As for IVs…years ago my late wife and I were regular blood donors, so no fear of needles. Since then…enough time in hospitals for one thing or another, and the frequent blood tests that goes with age and condition, I sometimes wonder why they don’t just put in a permanent tap…
Contrast dye… Been there, done that. Most recently was last Spring after my cardiologist suddenly realized that my bypasses are 24 years old, and they’re only expected to be for about 12 years. (Turns out they’re in fine shape…much to the surprise of all the doctors involved.)
markp8703 says
“I had to explain why yeast cells probably don’t have a volume measured in liters and how a lake a kilometer across probably has more than 100 microorganisms floating in it.”
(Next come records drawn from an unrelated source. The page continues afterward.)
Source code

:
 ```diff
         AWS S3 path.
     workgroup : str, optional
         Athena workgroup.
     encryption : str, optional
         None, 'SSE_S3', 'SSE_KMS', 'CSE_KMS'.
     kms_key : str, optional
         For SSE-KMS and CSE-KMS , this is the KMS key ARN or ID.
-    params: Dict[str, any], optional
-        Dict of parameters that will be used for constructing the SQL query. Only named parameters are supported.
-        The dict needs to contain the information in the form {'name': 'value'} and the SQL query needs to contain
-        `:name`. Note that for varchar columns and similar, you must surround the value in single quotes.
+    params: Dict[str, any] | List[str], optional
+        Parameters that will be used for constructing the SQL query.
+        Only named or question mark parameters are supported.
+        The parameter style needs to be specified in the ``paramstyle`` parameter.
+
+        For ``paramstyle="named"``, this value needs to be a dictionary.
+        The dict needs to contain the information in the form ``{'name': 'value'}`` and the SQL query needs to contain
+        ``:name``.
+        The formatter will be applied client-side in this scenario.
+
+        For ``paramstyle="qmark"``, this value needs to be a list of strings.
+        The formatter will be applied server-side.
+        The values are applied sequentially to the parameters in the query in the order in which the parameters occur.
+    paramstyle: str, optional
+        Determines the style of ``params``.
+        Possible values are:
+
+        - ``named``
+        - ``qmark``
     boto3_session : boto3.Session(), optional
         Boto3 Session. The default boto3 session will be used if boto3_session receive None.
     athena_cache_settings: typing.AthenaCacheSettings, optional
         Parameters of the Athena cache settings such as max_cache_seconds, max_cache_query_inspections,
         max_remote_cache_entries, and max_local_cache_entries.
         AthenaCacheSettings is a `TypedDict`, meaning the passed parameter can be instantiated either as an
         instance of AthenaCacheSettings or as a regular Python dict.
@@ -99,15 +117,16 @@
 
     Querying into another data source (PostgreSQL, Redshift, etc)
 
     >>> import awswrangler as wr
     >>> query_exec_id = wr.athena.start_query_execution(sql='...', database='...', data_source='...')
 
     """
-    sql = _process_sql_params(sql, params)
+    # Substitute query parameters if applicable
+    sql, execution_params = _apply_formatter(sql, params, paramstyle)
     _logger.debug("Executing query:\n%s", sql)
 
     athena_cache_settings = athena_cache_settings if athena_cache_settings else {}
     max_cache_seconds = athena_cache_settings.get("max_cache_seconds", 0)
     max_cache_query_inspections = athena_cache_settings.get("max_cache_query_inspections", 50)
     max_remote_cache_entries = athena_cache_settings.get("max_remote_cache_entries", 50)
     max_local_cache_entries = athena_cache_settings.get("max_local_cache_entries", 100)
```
Years ago, my better half was teaching second year marine biology undergraduates about Stokes’ Law (in this case estimating the speed of diatoms etc. falling through sea water.) She was marking the work at home and ran a couple of answers by me. One had them falling at a fifth of the speed of light, another at three times the speed of light.
I’ve never understood why people don’t think about units and don’t double check their work if there’s a result that seems counter-intuitive.
Bekenstein Bound says
Or, at the very least, at least think “three times the speed of light? I’d better redo this in a relativistic rather than a Newtonian framework”. :)
birgerjohansson says
It’s cool to like Dexter, but don’t overdo the LARPing; you get blood all over.
BTW if you want to keep up with the eternal election campaign it is easiest to just watch Seth Meyers Stephen Colbert or Jimmy Kimmel. That way even bad news get palatable.
whywhywhy says
Education: not just going through the steps but asking the question ‘Does this answer make sense?’ and having sufficient understanding to be able to answer the question.
Robbo says
three times the speed of light?
if the student had only converted the answer to more familiar units, it would have been obvious the answer made no sense.
three times the speed of light is 5.4×10^12 furlongs per fortnight.
obviously not a possible speed for a diatom, even one with a jetpack.
bluerizlagirl . says
You do realise, don’t you, that “unit conversions” are simply Not A Thing in most of the world?
You simply measure every length in metres, no matter how absurd this might feel at first; every mass in kilograms, every time in seconds, every area in square metres, every density in ⁻kg.m⁻³ and so forth; and then rely on exponential notation to keep the numbers manageable. (In the days of slide rules and log tables, you really didn’t have any choice but to use exponential notation.) Keep separate track of the units and simplify where appropriate. (For instance, kg.m².s⁻¹ is the same as N.)
When your answer is ready, assuming the units don’t have any powers higher than 1 in them, all you need do is normalise the exponent not in the pure mathematicians’ way so there is one non-zero digit before the point, but in the engineers’ way, so the exponent is a multiple of three. It will then conveniently match up with a prefix; for instance, if the exponent is +6, that’s mega-somethings.